Of course, AT&T does accidentally tell the truth from time to time.
It's bound to happen when the company changes its story so often. AT&T contradicts itself from moment to moment and from year to year in different proceedings at the FCC, and then contradicts much of what it says to politicians in the disclosures it makes to its own shareholders.
For instance, a lot of the current fight over keeping the Title II Net Neutrality rules is about broadband investment. One of FCC Chairman Pai's main arguments is that broadband investment declined because of Title II.
Free Press has shown time and again that Pai's claim simply isn't true, and that broadband providers' aggregate investment has gone up since the FCC adopted the rules Pai now threatens.
But more important than these aggregate numbers is what AT&T itself told the FCC back in 2010. It's nonsensical to expect infrastructure investment to go up every year. Investment is "lumpy": Carriers build and upgrade networks, then reap the benefits while making new investment plans.
It's a cycle, not an endless staircase.
So even after the FCC put Net Neutrality back on the solid legal footing of Title II, AT&T's CEO was bragging to investors about how his company was deploying more fiber and wireless networks -- and saving money while doing it, thanks to technology advances and efficiencies that make capital investment cheaper.
In other words, broadband providers can spend less when they upgrade thanks to new technologies, and can build in short spurts rather than doing it continuously. And even then they can still increase their speeds and their customer base while doing it -- all without necessarily spending more each year than they spent the year before.
So why has AT&T lost touch with this reality, now claiming that Title II has choked investment?
Because it fits the false narrative the company and Chairman Pai are using to kill Net Neutrality -- and legalize ISP blocking and discrimination.
AT&T wasn't always opposed to Net Neutrality or even Title II for broadband.

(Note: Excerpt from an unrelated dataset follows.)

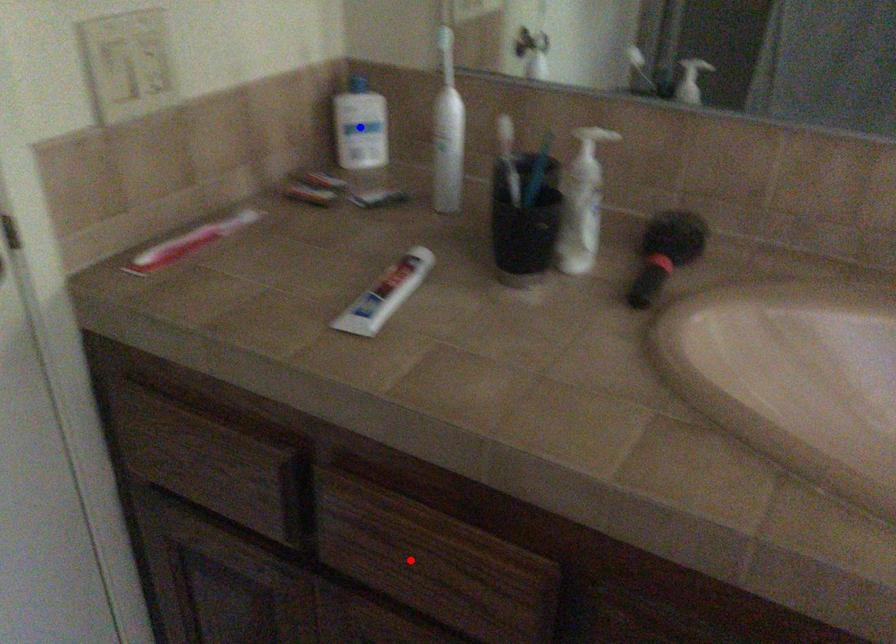
Question: Two points are marked on the image. Which point is closer to the camera?

Choices:
 (A) Blue point is closer.
 (B) Red point is closer.

Answer: (B)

Prior to 2005, when AT&T was a standalone long-distance company and local telco competitor that hadn't yet rejoined with the local Bell monopolies, AT&T was actually pro-Net Neutrality.
In fact, the company supported Title II classification for broadband:
Yes -- in the days after the Bell monopoly breakup but before the phone companies put that monopoly back together through mergers, AT&T actually paid the same think tanks it still pays today. Back then, it spent that cash to defend Net Neutrality and other policies necessary to protect competition and allow network investment to continue thriving.
To cap it all off, when AT&T was talking to the FCC about business-grade broadband services just four years ago, the company told the agency that retaining the essential nondiscrimination laws in Title II while forbearing from many other requirements in that statute was an "unqualified regulatory success story" for competition and investment.
Coincidentally, that's the same exact approach the FCC took in 2015 to adopt the Net Neutrality framework now under attack.
It really begs the question, who do you believe: AT&T, or AT&T?
Perhaps it's time for AT&T execs to quit while they're behind and abandon their flimsy and hypocritical crusade against Net Neutrality protections. Something tells us they won't, no matter how many times they pretend to forget all their past statements and misdeeds.